Top of Data section

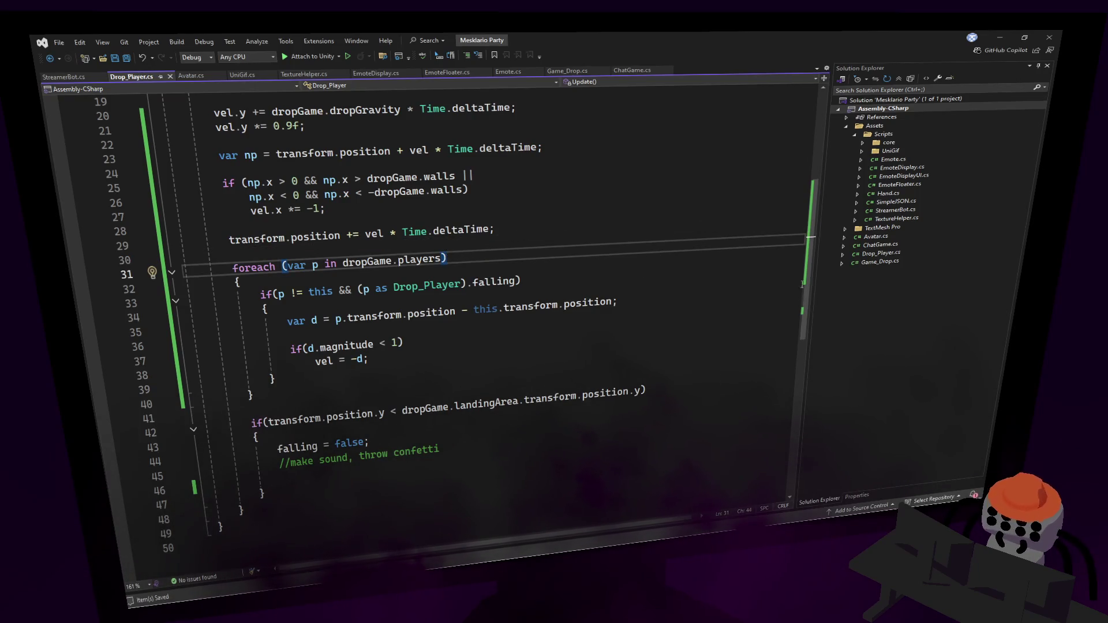
{"action": "scroll", "coordinate": [803, 284], "scroll_direction": "up", "scroll_amount": 6}
{"action": "left_click", "coordinate": [469, 179]}
{"action": "key", "text": "Up"}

Bottom of Data section

Leave out the pictures and retype every line above exactly.

{"action": "scroll", "coordinate": [803, 284], "scroll_direction": "up", "scroll_amount": 6}
{"action": "left_click", "coordinate": [469, 179]}
{"action": "key", "text": "Up"}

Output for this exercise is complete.